Esquire Financial Holdings, Inc. Reports First Quarter 2021 Results

  • 04/26/2021

Esquire Financial Holdings, Inc. (NASDAQ: ESQ), the financial holding company for Esquire Bank, National Association, today announced its operating results for the first quarter of 2021. Significant achievements during the current quarter when compared to the fourth quarter 2020 (“linked quarter”) include:

  • Net income increased to $4.2 million, or $0.53 per diluted share, as compared to $3.9 million, or $0.51 per diluted share on a linked quarter basis. Net income and diluted earnings per share were $2.6 million and $0.33, respectively, for the first quarter of 2020.
  • Industry-leading returns on average assets and common equity of 1.81% and 13.30%, respectively, as compared to 1.70% and 12.54% on a linked quarter basis while maintaining a strong net interest margin of 4.50%.
  • Total assets increased $61.6 million, or 27% annualized, to $998.3 million on a linked quarter basis.
  • Deposits increased $55.6 million, or 28% annualized, to $859.7 million on a linked quarter basis, primarily driven by commercial deposits, with a cost of funds of 0.10% (including demand deposits). Demand deposits, totaling $408.4 million, represent 48% of total deposits while off-balance sheet sweep funds totaled $515 million at quarter-end, demonstrating the continued strength of our branchless business model.
  • Loans increased $30.4 million, or 18% annualized, to $702.9 million on a linked quarter basis and $112.5 million, or 19%, from the first quarter of 2020 primarily due to growth in our commercial and multifamily loan portfolios.
  • Payment processing (merchant) fee income increased 17.5% to $5.4 million on a linked quarter basis as we continued to expand merchant relationships and processing volumes. Total non-interest income represented 35% of total revenue in the current quarter. Excluding independent sales organization (“ISO”) early termination fees totaling $500 thousand in the current quarter, payment processing fee income increased 6.5% on a linked quarter basis and represented 32% of total revenue.
  • Continued solid asset quality metrics with nonperforming loans to total loans of 0.43% and a reserve for loan losses to total loans of 1.88% as we prudently increased our provision for loan losses, partially offset by the effects of our ISO early termination fees. Excluding SBA guaranteed PPP loans totaling $31.7 million, our reserve for loan losses to total loans was 1.96%.
  • We recently signed an exclusive agreement with InComm Payments, a global leading payments technology company, to offer prepaid card services under the Serve® brand for Social Security Disability Insurance (“SSDI”) payments, offering the Serve® Card issued by American Express. InComm became the exclusive distributor of American Express’s prepaid reloadable cards when they acquired the Serve® technology platform in 2018.
  • We recently launched our innovative digital technologies to support seamless communication in our national verticals, significantly enhancing our multimedia digital marketing capabilities, as well as streamlining our online functionality and associated application processes.
  • Esquire Bank remains well above the bank regulatory “Well Capitalized” standards.

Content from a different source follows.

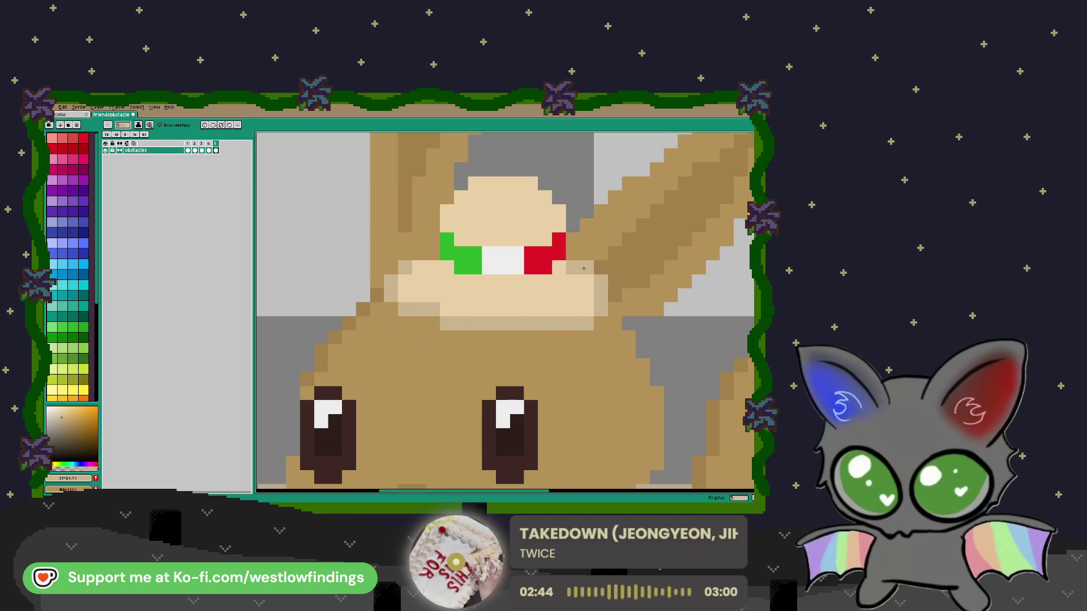
pyautogui.moveTo(483, 281); pyautogui.dragTo(551, 282)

“We continue to innovate and evolve, recently coupling our unique business verticals with our exclusive InComm prepaid card offering in the SSDI claimant space,” stated Tony Coelho, Chairman of the Board. “This agreement represents a clear entry point for our Company to offer the litigation market financial solutions for the underserved consumers in SSDI settlements.”

“Leveraging our recently deployed digital assets, we now reach more potential clients over a single week than we previously reached over any given year,” stated Andrew C. Sagliocca, President and Chief Executive Officer. “Our thought leadership and digital innovation in both the litigation and payment processing verticals will continue to revolutionize our Company, transforming us into a leading financial and technology provider in both market verticals on a national basis.”